A strange sight, for sure. Ferguson, Missouri in flames. With Christmas lights all around. A "Season's Greetings" banner, shrouded in tear gas.
Seems like a disconnect. Or maybe not.
The fires in Ferguson have again surfaced some deep wounds - and feelings - in our country. Fear. Anger. Distrust. A bitter legacy of an ugly past.
But beyond the dueling voices in the Ferguson tragedy, we look for some hope of desperately-needed healing. And maybe that's where Ferguson fires and Christmas lights actually come together.
I've seen that hope of healing - in one of the most unlikely places imaginable. South Africa.

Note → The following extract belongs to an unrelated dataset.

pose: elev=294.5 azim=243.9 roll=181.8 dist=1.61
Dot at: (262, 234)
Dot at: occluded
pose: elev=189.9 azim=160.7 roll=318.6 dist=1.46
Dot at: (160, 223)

A country where racial separation and injustice was the brutally enforced law of the land. The malignant system called apartheid allowed 10% of the population - white South Africans - to oppress the 90% of the population, who were people of color.
The 90% had no vote. They were forced to carry I.D. cards that identified them by their race and consigned them to total separation from the lives and rights of white people.
South Africa became part of my heart during my four trips to speak to young people there. The Christian organization I worked with owned their own conference center. Where they dared to bring black and white young people together. At a time when that was unthinkable.
So I watched as young people who had never been allowed to know someone of another color ate together, roomed together, played together and worshiped together.
I'll never forget the opening remarks of the African-American brother I'd asked to share the speaking duties with me. He told the audience, "I cannot tell you what a dream come true it is for me to be in South Africa. Growing up in a black church, we have prayed for you here every Sunday since I was a boy."
It was an amazing week. Like a number of others I would be at over the years. Amazing because I saw what hope looked like amid the bitterest racial divide in the world at that time.
During the last night's sharing time, I heard black young people forgiving white people for unspeakable hurt. I heard white young people forgiving the black person who had murdered someone they loved. And asking forgiveness for the wrongs they had done against people of color. I saw walls come crashing down. And bridges being built.
Because of Jesus. The baby whose birth those Christmas lights celebrate.
Those broken, but healing, South African young people each said it was Jesus who had changed their hearts. Actually, God's told us He would. "I will give you a new heart, and I will put a new spirit in you. I will take out your stony, stubborn heart and give you a tender, responsive heart" (Ezekiel 36:25 - The Bible).
What does Jesus do that changes a hard, unforgiving, uncaring heart?
He shows me people through His eyes. All people. Created in His image. "His workmanship," the Bible says. Worth Jesus dying for.
And Jesus shows me the darkness in my own heart - where prejudice and selfishness and anger and pride live in its dark corners. "Sin," He calls it. I can't spend much time thinking about the sins of others. I've got my hands full with the monsters inside me.
And - as I saw so vividly in South Africa - Jesus offers the power to love someone when they give you no reason to. Like He loves me.
The Christmas angels announced, "To you a Savior is born." He's a Savior who - when He's enthroned in a human heart - changes that heart. Causing me to see each person through His eyes - infinitely valuable. Causing me to face my own inner darkness, the generator for so much that's wrong. And enabling me to offer love to someone who is really hard to love.
Change a heart, you can change a marriage. A family. Change lots of hearts and you can change a community.
Jesus came on Christmas because we're all broken people. He allowed Himself to be broken. So we could be healed. I know. I'm one of them.